SOURCE RECORDS section start

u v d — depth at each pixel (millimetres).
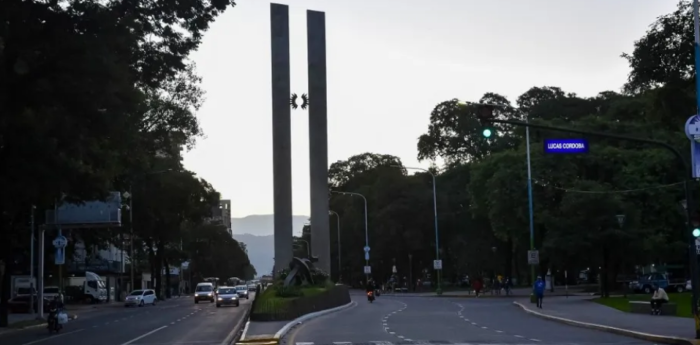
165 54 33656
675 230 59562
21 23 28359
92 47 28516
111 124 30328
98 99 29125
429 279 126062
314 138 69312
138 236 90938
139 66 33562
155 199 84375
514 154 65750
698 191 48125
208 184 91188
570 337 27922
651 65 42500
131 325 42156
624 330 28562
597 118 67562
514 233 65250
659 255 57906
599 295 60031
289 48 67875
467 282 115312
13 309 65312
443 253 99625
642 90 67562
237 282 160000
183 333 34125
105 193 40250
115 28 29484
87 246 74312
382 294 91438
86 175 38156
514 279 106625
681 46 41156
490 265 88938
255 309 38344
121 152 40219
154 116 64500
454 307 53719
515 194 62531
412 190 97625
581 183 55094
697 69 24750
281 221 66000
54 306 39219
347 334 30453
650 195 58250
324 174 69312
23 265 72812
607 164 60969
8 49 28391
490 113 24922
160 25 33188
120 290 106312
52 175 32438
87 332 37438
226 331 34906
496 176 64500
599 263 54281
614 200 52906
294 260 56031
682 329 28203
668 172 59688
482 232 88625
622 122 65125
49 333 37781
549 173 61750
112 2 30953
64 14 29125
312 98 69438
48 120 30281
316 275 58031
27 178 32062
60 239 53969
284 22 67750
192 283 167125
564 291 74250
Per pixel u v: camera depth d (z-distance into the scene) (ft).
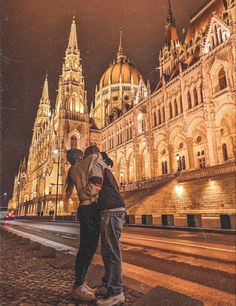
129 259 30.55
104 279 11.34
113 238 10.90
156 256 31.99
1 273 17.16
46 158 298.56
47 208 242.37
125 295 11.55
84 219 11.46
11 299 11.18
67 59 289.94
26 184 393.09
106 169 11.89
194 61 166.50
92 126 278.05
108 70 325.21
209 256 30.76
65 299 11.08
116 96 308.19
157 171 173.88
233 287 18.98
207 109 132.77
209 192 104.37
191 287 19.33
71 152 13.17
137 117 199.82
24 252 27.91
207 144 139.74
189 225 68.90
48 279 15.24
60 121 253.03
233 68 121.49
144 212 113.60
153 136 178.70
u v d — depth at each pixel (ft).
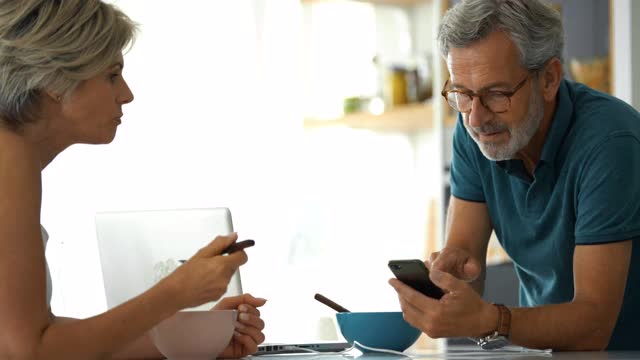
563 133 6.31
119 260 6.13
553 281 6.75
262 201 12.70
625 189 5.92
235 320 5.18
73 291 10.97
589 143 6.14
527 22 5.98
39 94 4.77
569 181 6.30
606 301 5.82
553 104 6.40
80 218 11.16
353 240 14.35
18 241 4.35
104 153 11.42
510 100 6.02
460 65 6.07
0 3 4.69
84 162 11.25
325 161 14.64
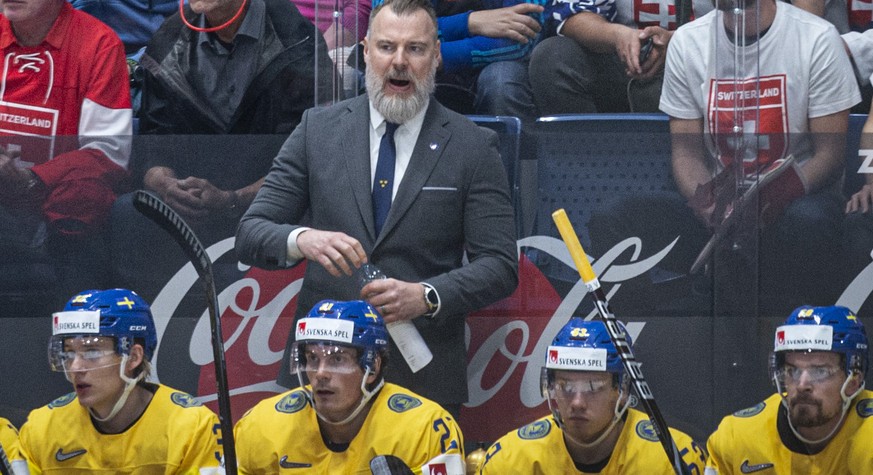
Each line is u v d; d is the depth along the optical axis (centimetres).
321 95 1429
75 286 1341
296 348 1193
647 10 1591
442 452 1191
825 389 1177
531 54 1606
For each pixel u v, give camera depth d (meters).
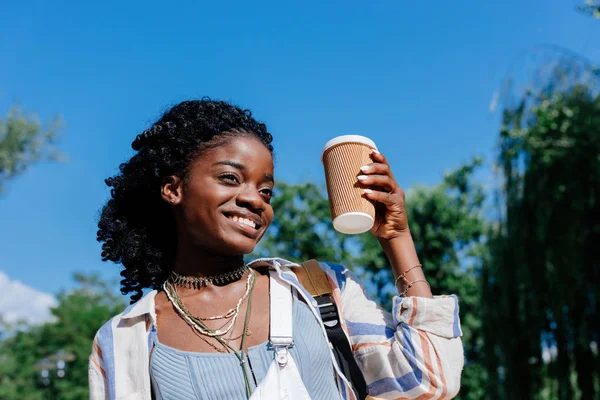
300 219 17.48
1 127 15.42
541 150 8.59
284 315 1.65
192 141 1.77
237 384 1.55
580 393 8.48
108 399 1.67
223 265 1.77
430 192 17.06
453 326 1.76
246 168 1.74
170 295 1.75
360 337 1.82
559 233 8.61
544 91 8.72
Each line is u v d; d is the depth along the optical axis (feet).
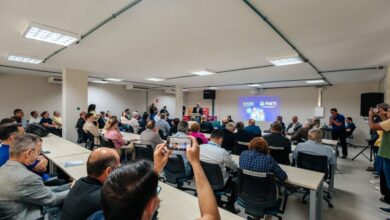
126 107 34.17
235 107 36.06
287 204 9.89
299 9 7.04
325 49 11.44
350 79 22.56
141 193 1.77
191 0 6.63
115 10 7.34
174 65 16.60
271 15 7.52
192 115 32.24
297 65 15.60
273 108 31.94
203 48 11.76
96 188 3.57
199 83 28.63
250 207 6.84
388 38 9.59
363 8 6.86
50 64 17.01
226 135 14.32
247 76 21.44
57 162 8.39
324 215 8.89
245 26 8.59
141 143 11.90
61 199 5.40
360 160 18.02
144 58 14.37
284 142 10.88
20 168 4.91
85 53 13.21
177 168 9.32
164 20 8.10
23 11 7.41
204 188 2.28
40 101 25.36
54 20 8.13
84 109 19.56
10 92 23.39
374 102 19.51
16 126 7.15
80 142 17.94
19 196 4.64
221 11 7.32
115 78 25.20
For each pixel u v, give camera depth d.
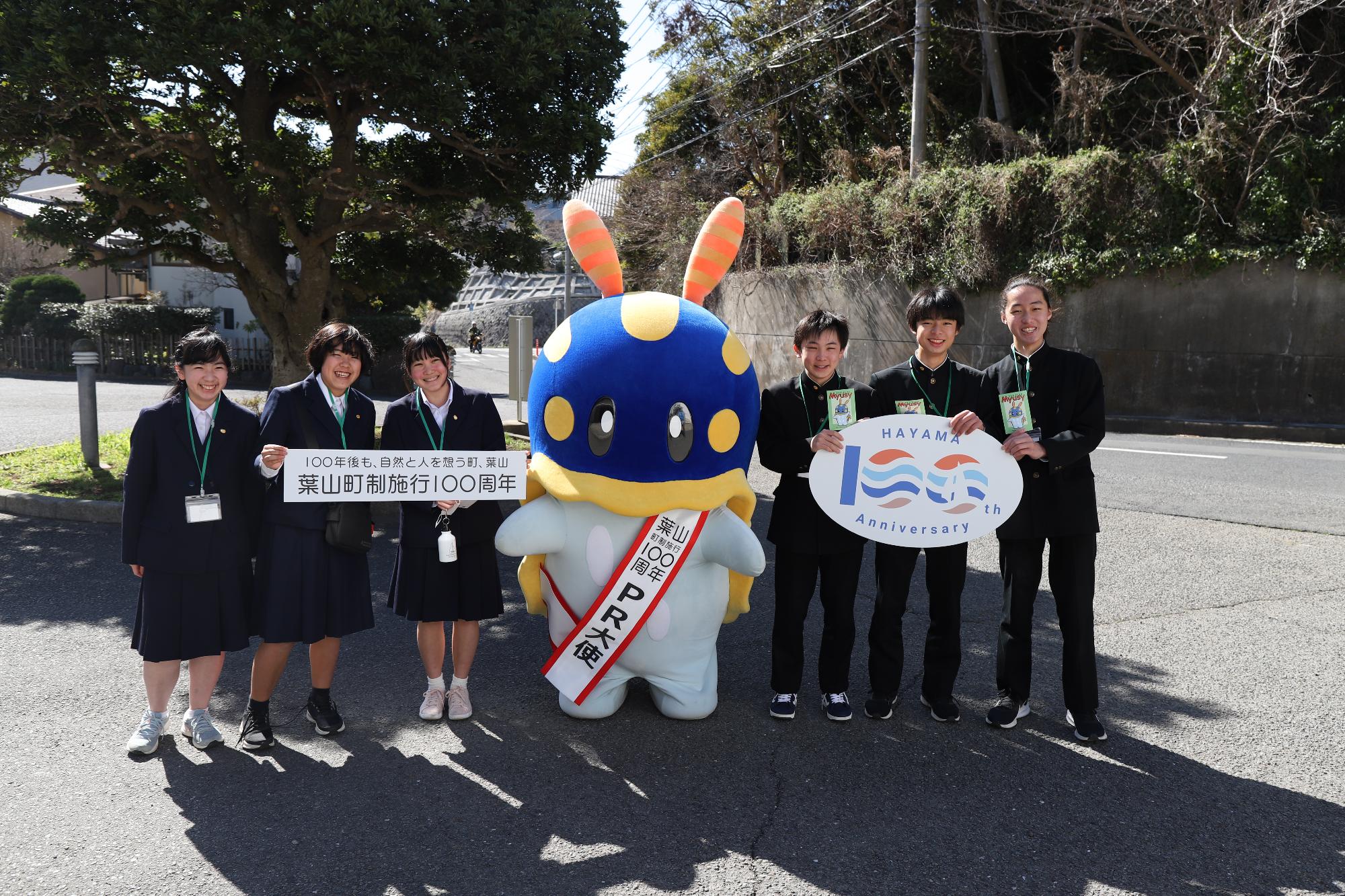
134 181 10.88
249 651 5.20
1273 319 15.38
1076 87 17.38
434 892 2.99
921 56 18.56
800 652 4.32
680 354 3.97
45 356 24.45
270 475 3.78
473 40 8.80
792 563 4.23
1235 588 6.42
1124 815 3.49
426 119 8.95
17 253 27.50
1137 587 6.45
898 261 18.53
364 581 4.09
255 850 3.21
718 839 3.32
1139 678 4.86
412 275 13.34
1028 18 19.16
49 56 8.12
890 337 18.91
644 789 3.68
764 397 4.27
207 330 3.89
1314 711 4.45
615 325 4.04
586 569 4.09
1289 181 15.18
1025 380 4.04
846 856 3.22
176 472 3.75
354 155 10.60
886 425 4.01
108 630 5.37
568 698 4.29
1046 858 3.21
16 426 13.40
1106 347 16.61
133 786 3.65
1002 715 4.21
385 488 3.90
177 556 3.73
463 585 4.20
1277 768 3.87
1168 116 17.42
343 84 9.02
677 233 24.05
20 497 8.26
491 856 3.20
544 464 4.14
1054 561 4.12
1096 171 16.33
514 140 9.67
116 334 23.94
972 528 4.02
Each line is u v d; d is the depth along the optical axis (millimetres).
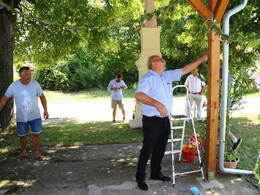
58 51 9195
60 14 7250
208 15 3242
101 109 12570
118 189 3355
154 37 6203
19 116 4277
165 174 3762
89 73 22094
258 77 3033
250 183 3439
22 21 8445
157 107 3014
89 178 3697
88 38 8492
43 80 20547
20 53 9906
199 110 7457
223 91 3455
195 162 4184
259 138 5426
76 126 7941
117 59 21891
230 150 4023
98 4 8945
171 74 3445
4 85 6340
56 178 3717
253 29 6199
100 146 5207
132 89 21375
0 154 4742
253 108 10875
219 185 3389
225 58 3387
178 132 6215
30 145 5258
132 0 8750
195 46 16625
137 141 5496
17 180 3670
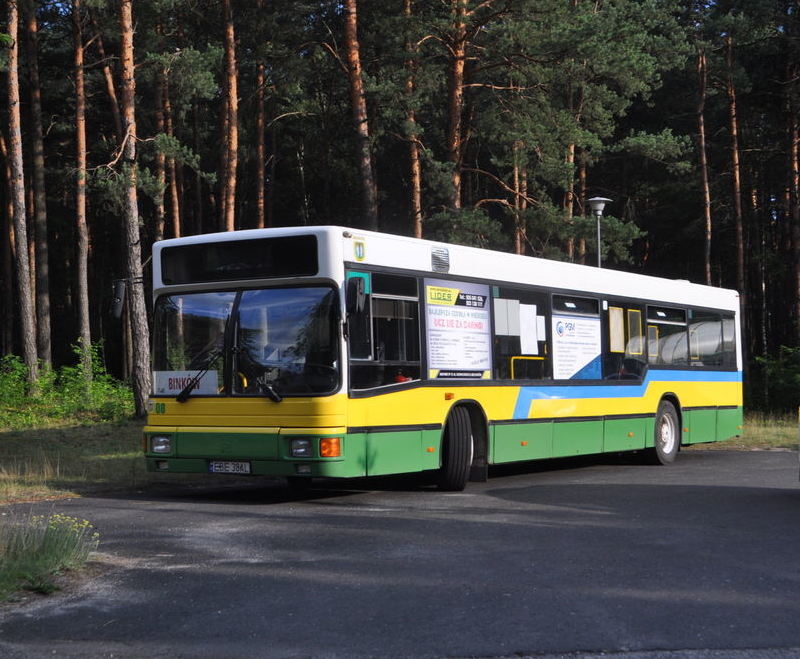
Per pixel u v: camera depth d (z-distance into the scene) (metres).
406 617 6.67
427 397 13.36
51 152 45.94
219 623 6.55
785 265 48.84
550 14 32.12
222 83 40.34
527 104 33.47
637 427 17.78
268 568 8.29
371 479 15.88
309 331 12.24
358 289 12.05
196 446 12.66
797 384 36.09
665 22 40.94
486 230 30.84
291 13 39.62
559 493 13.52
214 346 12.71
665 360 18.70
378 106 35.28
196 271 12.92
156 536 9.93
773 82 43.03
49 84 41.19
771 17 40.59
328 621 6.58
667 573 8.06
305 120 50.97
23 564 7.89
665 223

SOURCE RECORDS section end

--- WHAT IS REQUIRED ---
For this task, return exactly the stretch of the listing above from the line with "19 196 4.64" through the line with "514 140 9.67", inclusive and without pictures.

--- WRITTEN SOLUTION ---
19 196 4.64
221 11 7.32
115 78 25.20
For each pixel u v, give camera depth d.
134 181 10.88
249 651 5.20
1273 319 15.38
1076 87 17.38
434 892 2.99
921 56 18.56
800 652 4.32
680 354 3.97
45 356 24.45
270 475 3.78
473 40 8.80
792 563 4.23
1235 588 6.42
1124 815 3.49
426 119 8.95
17 253 27.50
1137 587 6.45
898 261 18.53
364 581 4.09
255 850 3.21
718 839 3.32
1139 678 4.86
412 275 13.34
1028 18 19.16
49 56 8.12
890 337 18.91
644 789 3.68
764 397 4.27
207 330 3.89
1314 711 4.45
615 325 4.04
586 569 4.09
1289 181 15.18
1025 380 4.04
846 856 3.22
176 472 3.75
354 155 10.60
886 425 4.01
108 630 5.37
568 698 4.29
1046 858 3.21
16 426 13.40
1106 347 16.61
133 786 3.65
1002 715 4.21
385 488 3.90
177 556 3.73
463 585 4.20
1277 768 3.87
1168 116 17.42
343 84 9.02
677 233 24.05
20 497 8.26
491 856 3.20
544 464 4.14
1054 561 4.12
1096 171 16.33
514 140 9.67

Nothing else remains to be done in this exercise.